-- Raw data follows --

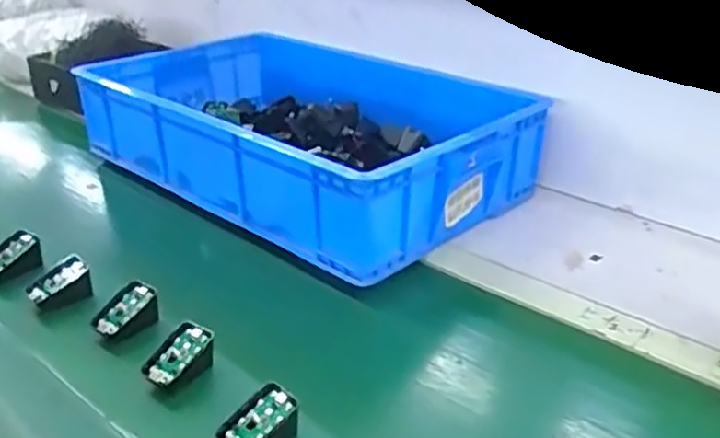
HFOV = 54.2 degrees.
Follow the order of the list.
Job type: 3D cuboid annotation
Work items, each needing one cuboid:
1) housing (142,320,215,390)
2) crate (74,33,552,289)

-- Raw data concluded --

# Instructions for the task
I'd like the material above repeated exactly, with the pictures omitted.

# Exercise answer
HFOV = 54.2 degrees.
Follow the order of the list.
Job type: 3D cuboid annotation
Work items, each needing one cuboid:
1) housing (142,320,215,390)
2) crate (74,33,552,289)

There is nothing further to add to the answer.